Hierarchical process can be unpredictable. The manager agent's task delegation decisions are LLM-generated, which means they can vary between runs on identical inputs. For deterministic pipelines, this is a problem.
Tool errors are noisy. When a tool call fails mid-task, the agent often retries in ways that are hard to predict and expensive in tokens. Robust error handling requires writing custom tool wrappers.
Memory can drift. Long-term memory works best when you curate it. In practice, agents store redundant or contradictory facts across runs, and the retrieval mechanism doesn't always surface the most relevant entry.
Observability is basic without third-party integration. The built-in verbose logs are useful for development but not production monitoring. You'll need LangSmith, Arize Phoenix, or a custom callback to get real telemetry.
Verdict
CrewAI earns its popularity. The role-based mental model is intuitive, the documentation is good, and the time from pip install to a working multi-agent system is genuinely short.
For teams starting with multi-agent AI workflows, CrewAI is the right entry point. It handles the 80% case — structured pipelines where specialized agents collaborate toward a defined goal — without requiring a PhD in graph theory.
For advanced use cases — complex conditional branching, tight human-in-the-loop requirements, or production observability at scale — I'd look at LangGraph. The learning curve is steeper, but the expressiveness pays off.
The best path I've seen in practice: start with CrewAI to validate that multi-agent orchestration solves your problem, then migrate the most complex workflows to LangGraph once you understand your state management needs. The conceptual overlap is large enough that the migration is not as painful as it sounds.
FAQ
Do I need OpenAI to use CrewAI?
No. CrewAI supports any LangChain-compatible LLM provider — Anthropic, Groq, Ollama (for local models), Mistral, and others. Set the llm parameter on your agents:
from langchain_anthropic import ChatAnthropic
agent = Agent(
role="Researcher",
goal="...",
backstory="...",
llm=ChatAnthropic(model="claude-3-5-sonnet-20241022"),
)
How many agents should a crew have?
Start with two or three. More agents mean more LLM calls, more token cost, and more places for the pipeline to fail. I've seen reliable production crews with two agents handle tasks that beginners try to split across five or six. Add agents when you have a concrete reason — usually when a single agent's context window is overwhelmed or when the role separation genuinely improves output quality.
Can CrewAI agents run in parallel?
Sequential process is serial by design.

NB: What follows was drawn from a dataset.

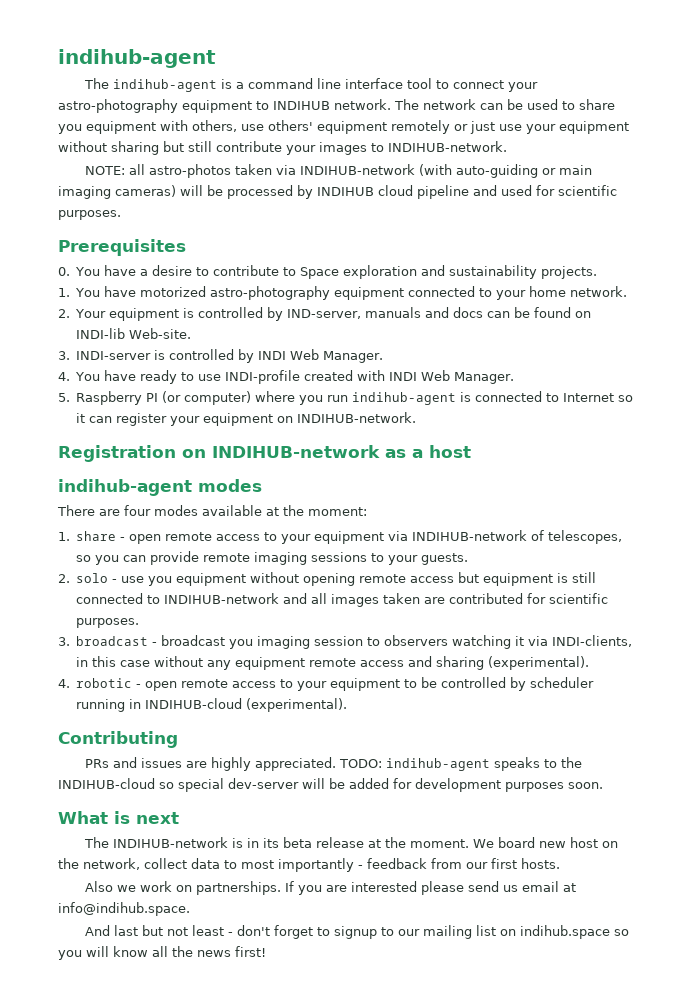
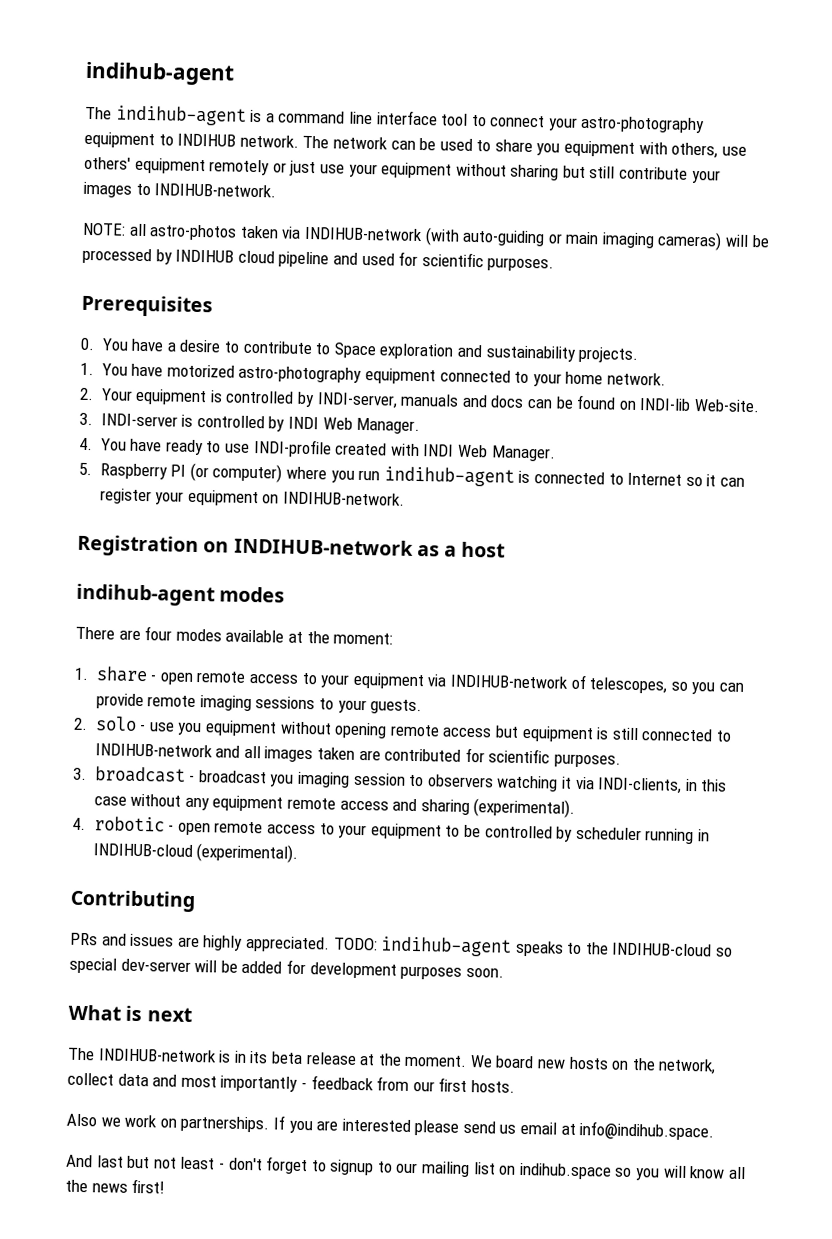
[287,309,362,319] IND-server, -> [316,392,398,409] INDI-server,
[569,837,598,848] host -> [568,1056,609,1070] hosts
[224,860,237,869] to -> [152,1074,178,1087] and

Hierarchical process can invoke multiple workers in sequence within a single manager-directed run, but CrewAI doesn't natively parallelize workers across threads. For true parallelism, you'd need to kick off multiple sub-crews concurrently using Python's asyncio or concurrent.futures. The team has flagged parallel execution as a roadmap item.
How do I handle sensitive data?
CrewAI agents pass data as strings through the LLM. If your tasks involve PII or proprietary information, that data will appear in LLM API requests. Use local models (Ollama) or enterprise API agreements with no-training guarantees. Also audit which tools agents can call — a poorly scoped web search tool can leak data in its queries.
What's the difference between kickoff and kickoff_for_each?
kickoff(inputs={...}) runs the crew once with a single input dict. kickoff_for_each(inputs=[{...}, {...}]) runs the crew once per input — useful for batch processing a list of topics, documents, or records. Each run is independent; memory is not shared across kickoff_for_each iterations by default.